(Almost) Summer update: “I’m not where I need to be, but thank god I’m not where I used to be.”

Hi guys! 

I know, it`s been ages. Happens every once in a while, I guess. I just lose my groove, so to speak, and end up doing nothing but watching tv (currently watching Parks and Recreation) and movies for a very long time and nothing else that`s even remotely productive. So I thought, let`s try to get out of this strut by giving you guys a new update on what`s been going on in my life! 

First of all: I am trying to work a new sport schedule and a new sleep schedule into my life. It`s not normally recommended to both at once, I think, but as it happens I prefer running early in the morning when everything`s still quiet and the temperature hasn`t gone up to level Dante`s Inferno just yet. As for running, I tried it last year – didn`t work out too great – so this is attempt #2. I`m using an app on my phone called Zombies, Run! (5K), which so far is absolutely marvellous. I have the beginner`s version, which is like a couch-to-5K type of program to really help get you into proper shape to run 5K. It still has the story around the zombie apocalypse and the mystery and the interesting characters but not as much of the items-gathering or being chased by zombies, which is perfect for the couch potato like me who can barely run 100m without a heart attack. I`m only in week 2, but so far quite enjoying it! 

Secondly: I have an actual job interview for an actual job next week! Suffice to say I`m tense already. But it looks like it might be a really interesting position, it`s right here in my hometown but for an international company, and basically? Fingers crossed. I`ve had job interviews before, but never for a “proper” educated job so this should be interesting at least. I`ve actually gotten a couple of replies recently, missed out on a couple already unfortunately, but just the fact that I`ve been getting calls and invitations is a very good sign to me that things are going better than before. 

In fact, I also had an interview a while ago at a local newspaper for freelance reporter. They seemed to be quite happy with me, although unfortunately I have not heard from them since the interview. I`ve decided to not wait for their test-assignment anymore though, and write my own article and send it to the wrong person albeit, but in the general right direction and then see what happens. I just need a topic, which is more difficult than expected considering I only recently moved back here and I have no clue what`s going on. 

(Mental) health wise I`ve been an absolute mess though, which is slightly worrying. I`ve been going up and down in terms of mood like insane, with weeks where I`m doing magnificent and everything is great and I`m really happy, and weeks where I just slump around doing nothing but watching tv and sleeping because I feel so worthless and upset and I might cry at the tiniest thing (which is the mood I`m at while writing is, actually – this blog has always been a kind of therapy for me). I still have to wait two weeks for the first meeting at the new therapist, so here`s to hoping I don`t mess up too badly before then. 

Still, I saw a really good quote on Tumblr the other day: 

I’m not where I need to be, but thank god I’m not where I used to be.

And that`s what I`m going to keep in mind from now on.
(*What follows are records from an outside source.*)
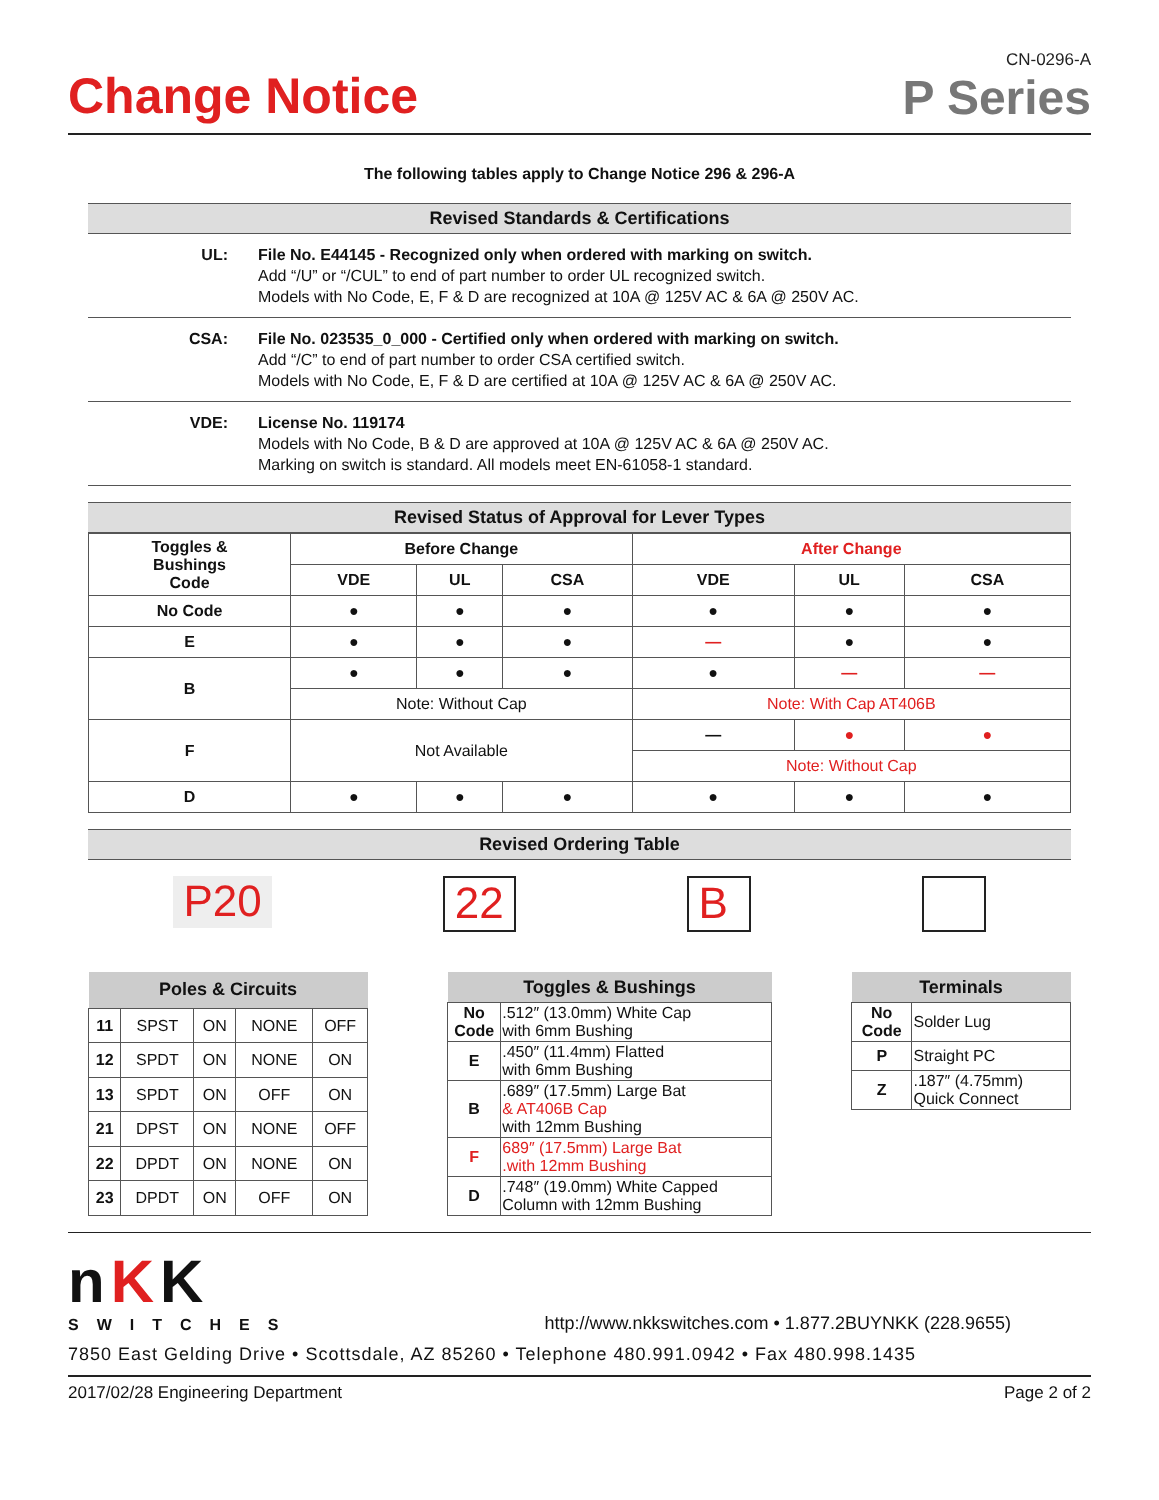Change Notice
CN-0296-A
P Series
The following tables apply to Change Notice 296 & 296-A
Revised Standards & Certifications
UL: File No. E44145 - Recognized only when ordered with marking on switch.
Add “/U” or “/CUL” to end of part number to order UL recognized switch.
Models with No Code, E, F & D are recognized at 10A @ 125V AC & 6A @ 250V AC.
CSA: File No. 023535_0_000 - Certified only when ordered with marking on switch.
Add “/C” to end of part number to order CSA certified switch.
Models with No Code, E, F & D are certified at 10A @ 125V AC & 6A @ 250V AC.
VDE: License No. 119174
Models with No Code, B & D are approved at 10A @ 125V AC & 6A @ 250V AC.
Marking on switch is standard. All models meet EN-61058-1 standard.
Revised Status of Approval for Lever Types
| Toggles & Bushings Code | Before Change | | | After Change | | |
| --- | --- | --- | --- | --- | --- | --- |
| | VDE | UL | CSA | VDE | UL | CSA |
| No Code | ● | ● | ● | ● | ● | ● |
| E | ● | ● | ● | — | ● | ● |
| B | ● | ● | ● | ● | — | — |
| | Note: Without Cap | | | Note: With Cap AT406B | | |
| F | Not Available | | | — | ● | ● |
| | | | | Note: Without Cap | | |
| D | ● | ● | ● | ● | ● | ● |
Revised Ordering Table
P20 22 B
| Poles & Circuits | | | | |
| --- | --- | --- | --- | --- |
| 11 | SPST | ON | NONE | OFF |
| 12 | SPDT | ON | NONE | ON |
| 13 | SPDT | ON | OFF | ON |
| 21 | DPST | ON | NONE | OFF |
| 22 | DPDT | ON | NONE | ON |
| 23 | DPDT | ON | OFF | ON |
| Toggles & Bushings | |
| --- | --- |
| No Code | .512″ (13.0mm) White Cap with 6mm Bushing |
| E | .450″ (11.4mm) Flatted with 6mm Bushing |
| B | .689″ (17.5mm) Large Bat & AT406B Cap with 12mm Bushing |
| F | 689″ (17.5mm) Large Bat .with 12mm Bushing |
| D | .748″ (19.0mm) White Capped Column with 12mm Bushing |
| Terminals | |
| --- | --- |
| No Code | Solder Lug |
| P | Straight PC |
| Z | .187″ (4.75mm) Quick Connect |
nKK
SWITCHES
http://www.nkkswitches.com • 1.877.2BUYNKK (228.9655)
7850 East Gelding Drive • Scottsdale, AZ 85260 • Telephone 480.991.0942 • Fax 480.998.1435
2017/02/28 Engineering Department Page 2 of 2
I`m in a much better place now than I was a year ago, and that`s the most important thing right now. I don`t have to be “cured” right this instant. I just have to be better than before and keep working on that. I like to think I`m doing a pretty marvelous job on that, at least. It gets difficult, insanely difficult at times, and my own mind likes to betray me and convince me none of this is true and that I`m rubbish and worthless, but at the times where I do recognise my progress, it`s all worth it.